Table of Contents
Fetching ...

On Verifiable Legal Reasoning: A Multi-Agent Framework with Formalized Knowledge Representations

Albert Sadowski, Jarosław A. Chudziak

TL;DR

This paper tackles the problem that AI legal reasoning often trades off accuracy for transparency when using end-to-end models. It proposes SOLAR, a two-stage neuro-symbolic framework that first constructs a formal ontology (TBox) from statutes and then applies it to cases via a symbolic engine operating on ABox facts, yielding verifiable, auditable conclusions. Empirical results on the SARA numeric tax dataset show substantial improvements for foundational models (up to 76.4% average accuracy) and a dramatic narrowing of the gap to dedicated reasoning systems, alongside explicit inspection points throughout the process. The findings suggest that modular, ontology-based reasoning can democratize sophisticated legal analysis by delivering reliable, interpretable results with favorable computational characteristics, with promising prospects for broader regulatory domains.

Abstract

Legal reasoning requires both precise interpretation of statutory language and consistent application of complex rules, presenting significant challenges for AI systems. This paper introduces a modular multi-agent framework that decomposes legal reasoning into distinct knowledge acquisition and application stages. In the first stage, specialized agents extract legal concepts and formalize rules to create verifiable intermediate representations of statutes. The second stage applies this knowledge to specific cases through three steps: analyzing queries to map case facts onto the ontology schema, performing symbolic inference to derive logically entailed conclusions, and generating final answers using a programmatic implementation that operationalizes the ontological knowledge. This bridging of natural language understanding with symbolic reasoning provides explicit and verifiable inspection points, significantly enhancing transparency compared to end-to-end approaches. Evaluation on statutory tax calculation tasks demonstrates substantial improvements, with foundational models achieving 76.4\% accuracy compared to 18.8\% baseline performance, effectively narrowing the performance gap between reasoning and foundational models. These findings suggest that modular architectures with formalized knowledge representations can make sophisticated legal reasoning more accessible through computationally efficient models while enhancing consistency and explainability in AI legal reasoning, establishing a foundation for future research into more transparent, trustworthy, and effective AI systems for legal domain.

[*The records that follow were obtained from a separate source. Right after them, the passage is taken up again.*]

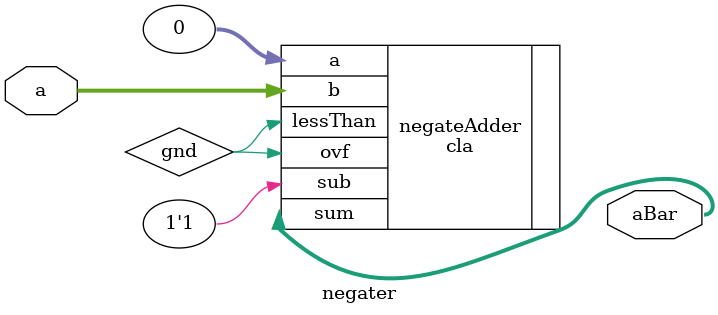
<source format=v>
module divider(data_operandA, data_operandB, clock, res, data_result, data_exception, data_resultRDY);

	input[31:0] data_operandA, data_operandB;
	input clock, res;

	output[31:0] data_result;
	output data_exception, data_resultRDY;

	/**
	* Non-restoring division
	* M always contains the divisor (data_operandB)
	* 
	* Q is initialized to dividend (data_operandA)
	* A is initialized to zero
	* Loop 32 times:
	*     if(A[31] == 0)
	*         A << 1; 
	*         A[0] = Q[31];
	*         Q << 1;
	*         A -= M;
	*     else
	*         A << 1; 
	*         A[0] = Q[31];
	*         Q << 1;
	*         A += M;
	*     end
	*     
	*     if(A[31] == 0)
	*         Q[0] = 1;
	*     else
	*         Q[0] = 0;
	*     end
	*     
	*    if(A[31] == 1)
	*         A += M;
	*    end
	* end
	*/

	wire[31:0] invdata_operandA, invdata_operandB;
	wire[31:0] negdata_operandA, negdata_operandB, negQuotient;
	wire[31:0] divisor, remainder, quotient;
	wire[31:0] dataA, dataQ;
	wire[31:0] midStageA, onExitA, updateQ, updateA;
	wire[5:0] count;
	
	wire initialize, storeAQ;
	wire errorStage1, errorExit;
	wire diffSign, negateQ;
	wire bIsZero, divideByZero;

	//Initialize Q to data_operandA and A to 0
	assign dataQ = initialize ? invdata_operandA : updateQ;
	assign dataA = initialize ? 32'b0         : updateA;

	//Remember M, A, and Q across cycles. Update based on the two stages at bottom
	register m(.data(invdata_operandB), .clock(clock), .enable(initialize), .reset(res), .out(divisor));
	register a(.data(dataA), .clock(clock), .enable(storeAQ), .reset(res), .out(remainder));
	register q(.data(dataQ), .clock(clock), .enable(storeAQ), .reset(res), .out(quotient));

	counter34 counter(.clock(clock), .reset(res), .out(count));

	//Only store multiplier on first cycle
	nor countZero(initialize, count[5], count[4], count[3], count[2], count[1], count[0]);
	
	//Result is ready after 32 cycles or if there is an issue, don't update after that
	and countHigh(data_resultRDY, count[5], ~count[4], ~count[3], ~count[2], ~count[1], count[0]);
	assign storeAQ = ~data_resultRDY;

	//Shift left, add/subtract M
	divisionOp stage1(remainder, divisor, quotient, midStageA, updateQ, errorStage1);

	//On exit, A += M if A < 0
	exitOp onExit(midStageA, divisor, onExitA, errorExit);
	assign updateA = data_resultRDY ? onExitA : midStageA;

	//Negate inputs if they are negative
	negater bNegater(data_operandB, negdata_operandB);
	assign invdata_operandA = data_operandA[31] ? negdata_operandA : data_operandA;

	negater aNegater(data_operandA, negdata_operandA);
	assign invdata_operandB = data_operandB[31] ? negdata_operandB : data_operandB;

	//Negate result if sign bits of inputs differ
	negater resultNegater(quotient, negQuotient);
	xor diffMSB(diffSign, data_operandA[31], data_operandB[31]);
	ecedffe negateResult(.d(diffSign), .clk(clock), .clrn(~res), .ena(initialize), .q(negateQ));
	assign data_result = negateQ ? negQuotient : quotient;

	//Handle divide-by-zero exception on first cycle
	equalZero zeroCheck(data_operandB, bIsZero);
	ecedffe divZero(.d(bIsZero), .clk(clock), .clrn(~res), .ena(initialize), .q(divideByZero));

	//Process overflow
	or overflow(data_exception, errorStage1, errorExit, divideByZero);

endmodule //divider


/*
 * First operation stage: shl, add/subtract M
 */
module divisionOp(a, m, q, newA, newQ, error);

	input[31:0] a, m, q;

	output[31:0] newA, newQ;
	output error;

	wire[31:0] shiftedA, filledA, shiftedQ;
	wire sub;
	wire gnd;

	assign shiftedA = a << 1;
	assign filledA[31:1] = shiftedA[31:1];
	assign filledA[0] = q[31];
	
	assign shiftedQ = q << 1;
	assign newQ[31:1] = shiftedQ[31:1];
	assign newQ[0] = ~newA[31];
	
	assign sub = ~filledA[31];
	cla opAdder(.a(filledA), .b(m), .sub(sub), .sum(newA), .ovf(error), .lessThan(gnd));

endmodule // divisionOp

/**
 * Exit stage: Add back M to A if A is negative
 */
module exitOp(a, m, newA, error);

	input[31:0] a, m;

	output[31:0] newA;
	output error;

	wire[31:0] aNegative;
	wire gnd;
	
	cla restoreAdd(.a(a), .b(m), .sub(1'b0), .sum(aNegative), .ovf(error), .lessThan(gnd));
	assign newA = a[31] ? aNegative : a;

endmodule //exitOp


module negater(a, aBar);

	input[31:0] a;
	output[31:0] aBar;
	wire gnd;

	cla negateAdder(.a(32'd0), .b(a), .sub(1'b1), .sum(aBar), .ovf(gnd), .lessThan(gnd));

endmodule //negater
</source>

On Verifiable Legal Reasoning: A Multi-Agent Framework with Formalized Knowledge Representations

TL;DR

This paper tackles the problem that AI legal reasoning often trades off accuracy for transparency when using end-to-end models. It proposes SOLAR, a two-stage neuro-symbolic framework that first constructs a formal ontology (TBox) from statutes and then applies it to cases via a symbolic engine operating on ABox facts, yielding verifiable, auditable conclusions. Empirical results on the SARA numeric tax dataset show substantial improvements for foundational models (up to 76.4% average accuracy) and a dramatic narrowing of the gap to dedicated reasoning systems, alongside explicit inspection points throughout the process. The findings suggest that modular, ontology-based reasoning can democratize sophisticated legal analysis by delivering reliable, interpretable results with favorable computational characteristics, with promising prospects for broader regulatory domains.

Abstract

Legal reasoning requires both precise interpretation of statutory language and consistent application of complex rules, presenting significant challenges for AI systems. This paper introduces a modular multi-agent framework that decomposes legal reasoning into distinct knowledge acquisition and application stages. In the first stage, specialized agents extract legal concepts and formalize rules to create verifiable intermediate representations of statutes. The second stage applies this knowledge to specific cases through three steps: analyzing queries to map case facts onto the ontology schema, performing symbolic inference to derive logically entailed conclusions, and generating final answers using a programmatic implementation that operationalizes the ontological knowledge. This bridging of natural language understanding with symbolic reasoning provides explicit and verifiable inspection points, significantly enhancing transparency compared to end-to-end approaches. Evaluation on statutory tax calculation tasks demonstrates substantial improvements, with foundational models achieving 76.4\% accuracy compared to 18.8\% baseline performance, effectively narrowing the performance gap between reasoning and foundational models. These findings suggest that modular architectures with formalized knowledge representations can make sophisticated legal reasoning more accessible through computationally efficient models while enhancing consistency and explainability in AI legal reasoning, establishing a foundation for future research into more transparent, trustworthy, and effective AI systems for legal domain.

Paper Structure

This paper contains 21 sections, 3 figures, 1 table.

Figures (3)

  • Figure 1: Knowledge Acquisition. The multi-agent pipeline transforms legal statute text into a formal $TBox$ and executable interpreter through parallel concept extraction and rule formulation, followed by integration, validation, and iterative refinement based on training examples.
  • Figure 2: Knowledge Application. The system processes user queries by mapping case facts to the ontology schema, performing symbolic inference on the resulting $ABox$, and generating answers through the pre-computed $TBox$ interpreter.
  • Figure 3: Performance comparison across model types on statutory reasoning tasks (SARA numeric dataset, 10% tolerance). Zero-shot and Chain-of-Code approaches show a 68.2 and 37.1 percentage-point gap between reasoning and non-reasoning models. SOLAR framework reduces this gap. Error bars show min-max range across models within each category. Takeaway: Structured ontological reasoning enables foundational models to achieve near-reasoning-model performance on complex legal tasks.